Summary: There are two reasons prevent you from watching 4K UHD videos on iPhone 7, with the best setting video format.
Why iPhone 7 can not play 4K videos successfully, here is the reason: A single minute of ProRes UHD file (3840 x 2160) is around 5.3 GB (880 Mbits/s), and a one-hour 4K footage is a whopping 318 GB. So, no matter the next iPhone 7 will be available with 256GB or 16 GB of memory, it would still be a problem to play 4K video on iPhone 7/Plus.
Besides, there is another reason may lead you to be failed in playing 4K videos on iPhone 7 successfully? iPhone 7 usually support MOV, MPEG-1, MPEG-2, MPEG-4, 3GPP, 3GPP2, AVCHD and DV as video file formats. However, the formats of original 4K UHD videos arrange from MP4, MTS/M2TS, AVCHD and MKV to XAVC and MXF.
In fact, you can compress the 4k video size to 1080p and convert the iPhone 7 unsupported video formats to iPhone 7 supported format, then you can play 4K UHD videos on iPhone 7. And all you need is a video compressing and converting tool. Here, I suggest you to use Pavtube Video Converter Ultimate For Windows/Mac > review. It can compress 4K video file size to 1080p or even 720p to make it playable on iPhone 7. Besides, it can convert all iPhone 7 unknown 4K formats to iPhone 7 friendly format, and the app provides you with optimized preset video format for iPhone 7. Moreover, you can cut off unwanted video parts and just preserve segment out of a complete movie or remove black edges and unwanted area of image in original movie with simple operation. Furthermore, it allows you to adjust output aspect ratio, such as 16:10, 16:9, 5:4, 4:3 and 2:1 to get the best movie playback on iPhone 7.

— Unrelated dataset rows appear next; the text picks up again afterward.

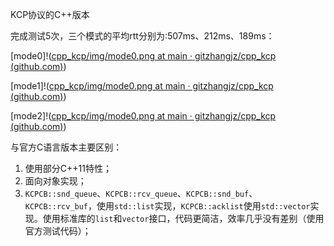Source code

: KCP协议的C++版本

完成测试5次，三个模式的平均rtt分别为:507ms、212ms、189ms：

[mode0]!([cpp_kcp/img/mode0.png at main · gitzhangjz/cpp_kcp (github.com)](https://github.com/gitzhangjz/cpp_kcp/blob/main/img/mode0.png))

[mode1]!([cpp_kcp/img/mode0.png at main · gitzhangjz/cpp_kcp (github.com)](https://github.com/gitzhangjz/cpp_kcp/blob/main/img/mode1.png))

[mode2]!([cpp_kcp/img/mode0.png at main · gitzhangjz/cpp_kcp (github.com)](https://github.com/gitzhangjz/cpp_kcp/blob/main/img/mode2.png))



与官方C语言版本主要区别：

1. 使用部分C++11特性；
2. 面向对象实现；
3. `KCPCB::snd_queue`、`KCPCB::rcv_queue`、`KCPCB::snd_buf`、`KCPCB::rcv_buf`，使用`std::list`实现，`KCPCB::acklist`使用`std::vector`实现。使用标准库的`list`和`vector`接口，代码更简洁，效率几乎没有差别（使用官方测试代码）；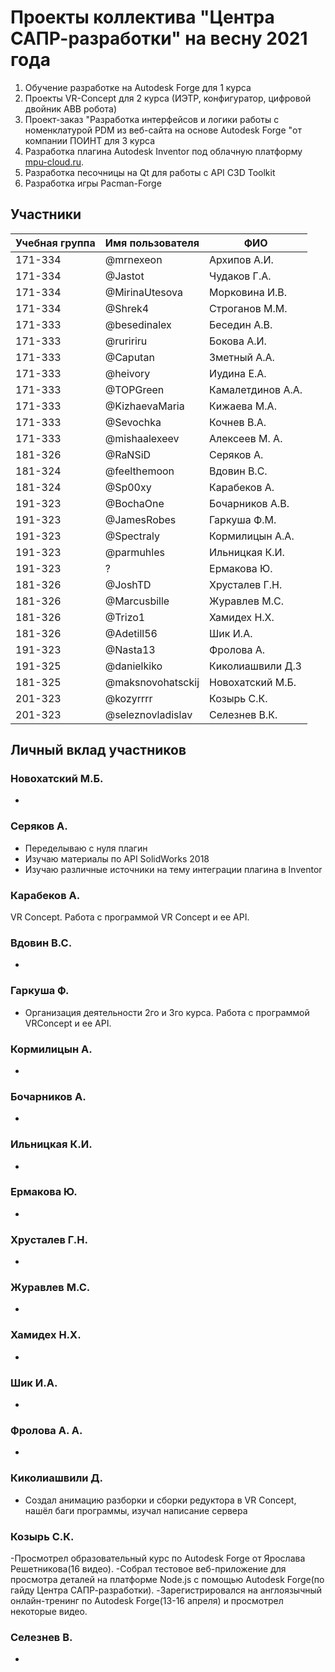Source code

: # Проекты коллектива "Центра САПР-разработки" на весну 2021 года

1. Обучение разработке на Autodesk Forge для 1 курса
2. Проекты  VR-Concept для 2 курса (ИЭТР, конфигуратор, цифровой двойник ABB робота)
3. Проект-заказ "Разработка интерфейсов и логики работы с номенклатурой PDM из веб-сайта на основе Autodesk Forge "от компании ПОИНТ для 3 курса
4. Разработка плагина Autodesk Inventor под облачную платформу [mpu-cloud.ru](http://mpu-cloud.ru).
5. Разработка песочницы на Qt для работы с API C3D Toolkit
6. Разработка игры Pacman-Forge

## Участники

| Учебная группа | Имя пользователя  | ФИО               |
|----------------|-------------------|-------------------|
| 171-334        | @mrnexeon         | Архипов А.И.      |
| 171-334        | @Jastot           | Чудаков Г.А.      |
| 171-334        | @MirinaUtesova    | Морковина И.В.    |
| 171-334        | @Shrek4           | Строганов М.М.    |
| 171-333        | @besedinalex      | Беседин А.В.      |
| 171-333        | @ruririru         | Бокова А.И.       |
| 171-333        | @Caputan          | Зметный А.А.      |
| 171-333        | @heivory          | Иудина Е.А.       |
| 171-333        | @TOPGreen         | Камалетдинов А.А. |
| 171-333        | @KizhaevaMaria    | Кижаева М.А.      |
| 171-333        | @Sevochka         | Кочнев В.А.       |
| 171-333        | @mishaalexeev     | Алексеев М. А.    |
| 181-326        | @RaNSiD           | Серяков А.        |
| 181-324        | @feelthemoon | Вдовин В.С. |
| 181-324        | @Sp00xy | Карабеков А. |
| 191-323        | @BochaOne | Бочарников А.В. |
| 191-323        | @JamesRobes       | Гаркуша Ф.М.      |
| 191-323        | @Spectraly        | Кормилицын А.А.   |
| 191-323        | @parmuhles | Ильницкая К.И. |
| 191-323        | ? | Ермакова Ю. |
| 181-326        | @JoshTD           | Хрусталев Г.Н.    |
| 181-326        | @Marcusbille      | Журавлев М.С.     |
| 181-326        | @Trizo1           | Хамидех Н.Х.      |
| 181-326        | @Adetill56        | Шик И.А.          |
| 191-323        | @Nasta13 | Фролова А. |
| 191-325       | @danielkiko      | Киколиашвили Д.З      |
| 181-325        | @maksnovohatsckij | Новохатский М.Б.   |
| 201-323      | @kozyrrrr | Козырь С.К.  |
| 201-323       | @seleznovladislav | Селезнев В.К.   |

## Личный вклад участников

### Новохатский М.Б.
 
-

### Серяков А.

- Переделываю с нуля плагин
- Изучаю материалы по API SolidWorks 2018
- Изучаю различные источники на тему интеграции плагина в Inventor

### Карабеков А.

VR Concept. Работа с программой VR Concept и ее API.

### Вдовин В.С.

-

### Гаркуша Ф.

- Организация деятельности 2го и 3го курса. Работа с программой VRConcept и ее API.

### Кормилицын А.

-

### Бочарников А.

-

### Ильницкая К.И.

-

### Ермакова Ю.

-

### Хрусталев Г.Н.

-

### Журавлев М.С.

-

### Хамидех Н.Х.

-

### Шик И.А.

-

### Фролова А. А.

-

### Киколиашвили Д. 

- Создал анимацию разборки и сборки редуктора в VR Concept, нашёл баги программы, изучал написание сервера

### Козырь С.К. 

-Просмотрел образовательный курс по Autodesk Forge от Ярослава Решетникова(16 видео).
-Собрал тестовое веб-приложение для просмотра деталей на платформе Node.js с помощью Autodesk Forge(по гайду Центра САПР-разработки).
-Зарегистрировался на англоязычный онлайн-тренинг по Autodesk Forge(13-16 апреля) и просмотрел некоторые видео.

### Селезнев В.

- 

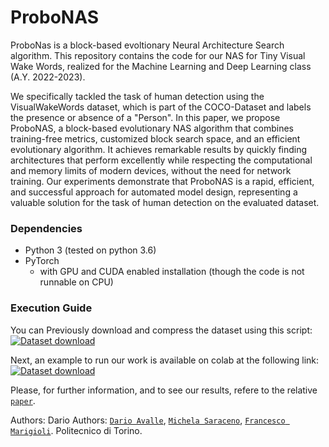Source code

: # ProboNAS
ProboNas is a block-based evoltionary Neural Architecture Search algorithm.
This repository contains the code for our NAS for Tiny Visual Wake Words, realized for the Machine Learning and Deep Learning class (A.Y. 2022-2023).

We specifically tackled the task of human detection using the VisualWakeWords dataset, which is part of the COCO-Dataset and labels the presence or absence of a "Person". In this paper, we propose ProboNAS, a block-based evolutionary NAS algorithm that combines training-free metrics, customized block search space, and an efficient evolutionary algorithm. It achieves remarkable results by quickly finding architectures that perform excellently while respecting the computational and memory limits of modern devices, without the need for network training. Our experiments demonstrate that ProboNAS is a rapid, efficient, and successful approach for automated model design, representing a valuable solution for the task of human detection on the evaluated dataset.


### Dependencies
* Python 3 (tested on python 3.6)
* PyTorch
  * with GPU and CUDA enabled installation (though the code is not runnable on CPU)
 
### Execution Guide
You can Previously download and compress the dataset using this script: [![Dataset download](https://colab.research.google.com/assets/colab-badge.svg)](https://colab.research.google.com/drive/1zPJwTzZyh9xpxfFbhV1dmHH-FYe0ITa-#scrollTo=qkIbAzgB02De)

Next, an example to run our work is available on colab at the following link: [![Dataset download](https://colab.research.google.com/assets/colab-badge.svg)](https://colab.research.google.com/drive/13iaHOeUwYgUas3jofnPpXukBllm6fypu#scrollTo=W3tARQvUGkbb)

Please, for further information, and to see our results, refere to the relative [`paper`](path_to_the_paper).



Authors: Dario Authors: [`Dario Avalle`](https://github.com/davalle99), [`Michela Saraceno`](https://github.com/michelasaraceno), [`Francesco Marigioli`](https://github.com/FrancescoMarigioli98). Politecnico di Torino.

Note: The following guide takes Mac version as example, Windows user can follow the same steps to finish the compressing and conversion.
Free download and install
Other Download:
- Pavtube old official address: http://www.pavtube.cn/blu-ray-video-converter-ultimate/
- Cnet Download: http://download.cnet.com/Pavtube ... 194_4-75938564.html
Steps to compress 4K UHD video file size and convert video format to iPhone 7
Step 1. Load 4K UHD videos
Download the program, install and launch it on your PC. Then you can directly drag and drop the 4K UHD files to the app.
Step 2: Set output format
Go to the format list by clicking on the format bar to follow "iPhone" > "iPhone 6 Plus H.264 Full Screen/Full HD 1080p (*.mp4)" as the most compatible vidoe format for iPhone 7.
Tips:
1. Click “Settings” on the interface and you can adjust the parameters including size, bitrate, frame rate, etc. to get a high quality of output files or a smaller files size. Keep in mind the file size and video quality is based more on bitrate than resolution which means bitrate higher results in big file size, and lower visible quality loss, and vice versa. You can preview the size at the below chart.

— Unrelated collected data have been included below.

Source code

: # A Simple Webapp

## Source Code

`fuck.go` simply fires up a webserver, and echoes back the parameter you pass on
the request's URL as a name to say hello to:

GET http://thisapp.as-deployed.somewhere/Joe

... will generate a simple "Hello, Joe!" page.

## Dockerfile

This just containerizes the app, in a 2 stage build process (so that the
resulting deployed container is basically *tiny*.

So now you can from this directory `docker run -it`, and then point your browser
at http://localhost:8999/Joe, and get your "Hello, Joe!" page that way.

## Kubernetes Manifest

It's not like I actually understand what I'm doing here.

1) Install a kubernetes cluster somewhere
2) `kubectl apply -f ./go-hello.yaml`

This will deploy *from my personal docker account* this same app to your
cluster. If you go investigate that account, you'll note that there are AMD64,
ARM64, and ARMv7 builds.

2. Open "Video Editor" window and switch to the "Trim" tab, you can drag the slider bars to include the segment you want to remain, click the left square bracket to set start point, and click the right square bracket to set end point when previewing the video or directly input specific values to "Start" and "End" box.
3. Open "Video Editor" window, click "Crop" tab to remove black edges and unwanted area of images. Click the icon on the right-bottom to swtich to the advanced mode, then you can choose the output aspect ratio such as 16:10, 16:9, 5:4, 4:3 and 2:1 from the drop-down list of "Display Aspect Ration".

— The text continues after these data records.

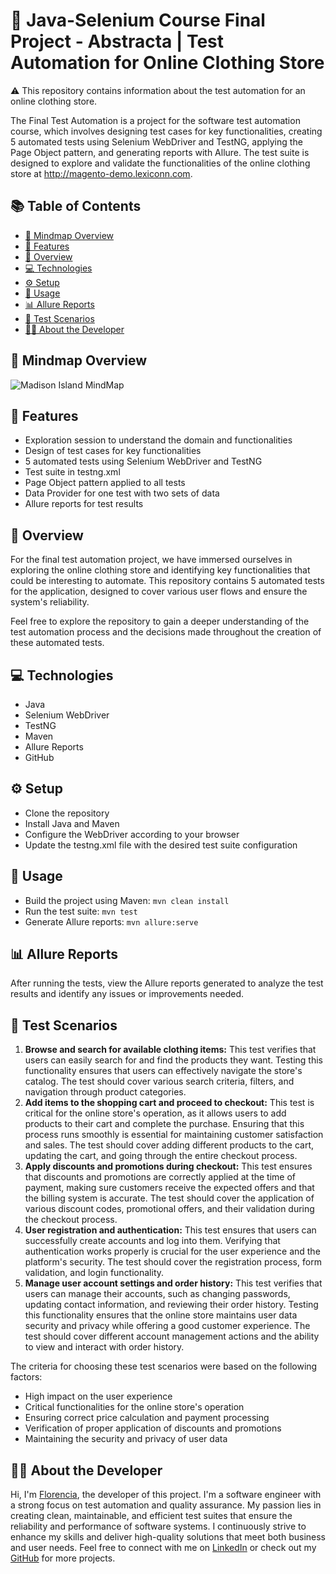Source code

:# 🚀 Java-Selenium Course Final Project - Abstracta | Test Automation for Online Clothing Store

⚠️ This repository contains information about the test automation for an online clothing store.

The Final Test Automation is a project for the software test automation course, which involves designing test cases for key functionalities, creating 5 automated tests using Selenium WebDriver and TestNG, applying the Page Object pattern, and generating reports with Allure. The test suite is designed to explore and validate the functionalities of the online clothing store at http://magento-demo.lexiconn.com.

## 📚 Table of Contents
- [🧠 Mindmap Overview](https://github.com/florencialecha/madison-island-qa-automation-java-selenium/blob/main/README.md#-mindmap-overview)
- [🌟 Features](https://github.com/florencialecha/madison-island-qa-automation-java-selenium/blob/main/README.md#-features)
- [🎯 Overview](https://github.com/florencialecha/madison-island-qa-automation-java-selenium/blob/main/README.md#-overview)
- [💻 Technologies](https://github.com/florencialecha/madison-island-qa-automation-java-selenium/blob/main/README.md#-technologies)
- [⚙️ Setup](https://github.com/florencialecha/madison-island-qa-automation-java-selenium/blob/main/README.md#%EF%B8%8F-setup)
- [🚀 Usage](https://github.com/florencialecha/madison-island-qa-automation-java-selenium/blob/main/README.md#-usage)
- [📊 Allure Reports](https://github.com/florencialecha/madison-island-qa-automation-java-selenium/blob/main/README.md#-allure-reports)
- [📃 Test Scenarios](https://github.com/florencialecha/madison-island-qa-automation-java-selenium/blob/main/README.md#-test-scenarios)
- [👩‍💻 About the Developer](https://github.com/florencialecha/madison-island-qa-automation-java-selenium/blob/main/README.md#-about-the-developer)

## 🧠 Mindmap Overview
![Madison Island MindMap](https://user-images.githubusercontent.com/106263642/235736608-9601c393-abb6-4aa8-940e-603008706546.png)

## 🌟 Features
- Exploration session to understand the domain and functionalities
- Design of test cases for key functionalities
- 5 automated tests using Selenium WebDriver and TestNG
- Test suite in testng.xml
- Page Object pattern applied to all tests
- Data Provider for one test with two sets of data
- Allure reports for test results

## 🎯 Overview
For the final test automation project, we have immersed ourselves in exploring the online clothing store and identifying key functionalities that could be interesting to automate. This repository contains 5 automated tests for the application, designed to cover various user flows and ensure the system's reliability.

Feel free to explore the repository to gain a deeper understanding of the test automation process and the decisions made throughout the creation of these automated tests.

## 💻 Technologies
- Java
- Selenium WebDriver
- TestNG
- Maven
- Allure Reports
- GitHub

## ⚙️ Setup
- Clone the repository
- Install Java and Maven
- Configure the WebDriver according to your browser
- Update the testng.xml file with the desired test suite configuration

## 🚀 Usage
- Build the project using Maven: `mvn clean install`
- Run the test suite: `mvn test`
- Generate Allure reports: `mvn allure:serve`

## 📊 Allure Reports
After running the tests, view the Allure reports generated to analyze the test results and identify any issues or improvements needed.

## 📃 Test Scenarios
1. **Browse and search for available clothing items:** This test verifies that users can easily search for and find the products they want. Testing this functionality ensures that users can effectively navigate the store's catalog. The test should cover various search criteria, filters, and navigation through product categories.
2. **Add items to the shopping cart and proceed to checkout:** This test is critical for the online store's operation, as it allows users to add products to their cart and complete the purchase. Ensuring that this process runs smoothly is essential for maintaining customer satisfaction and sales. The test should cover adding different products to the cart, updating the cart, and going through the entire checkout process.
3. **Apply discounts and promotions during checkout:**  This test ensures that discounts and promotions are correctly applied at the time of payment, making sure customers receive the expected offers and that the billing system is accurate. The test should cover the application of various discount codes, promotional offers, and their validation during the checkout process.
4. **User registration and authentication:** This test ensures that users can successfully create accounts and log into them. Verifying that authentication works properly is crucial for the user experience and the platform's security. The test should cover the registration process, form validation, and login functionality.
5. **Manage user account settings and order history:** This test verifies that users can manage their accounts, such as changing passwords, updating contact information, and reviewing their order history. Testing this functionality ensures that the online store maintains user data security and privacy while offering a good customer experience. The test should cover different account management actions and the ability to view and interact with order history.

The criteria for choosing these test scenarios were based on the following factors:
- High impact on the user experience
- Critical functionalities for the online store's operation
- Ensuring correct price calculation and payment processing
- Verification of proper application of discounts and promotions
- Maintaining the security and privacy of user data

## 👩‍💻 About the Developer
Hi, I'm [Florencia](https://www.linkedin.com/in/florencialecha/), the developer of this project. I'm a software engineer with a strong focus on test automation and quality assurance. My passion lies in creating clean, maintainable, and efficient test suites that ensure the reliability and performance of software systems. I continuously strive to enhance my skills and deliver high-quality solutions that meet both business and user needs.
Feel free to connect with me on [LinkedIn](https://www.linkedin.com/in/florencialecha/) or check out my [GitHub](https://github.com/florencialecha) for more projects.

4. Click the "Subtitle" tab in "Video Editor" window, check "Enable", then you will be able to add external SRT/ASS/SSA subtitle files to the video as hard subtitles.(Difference between soft subtitles and hard subtitles)
Step 3: Start to convert
Switch back to the main interface, click the big button "Convert" on bottom-right corner to start conversion. When the process is over, you can find the converted files by clicking the "Open output folder" on the main interface of the program.
Now, transfer the compressed and converted 4K UHD video movies to iPhone 7, and enjoy them in the bed or in the car.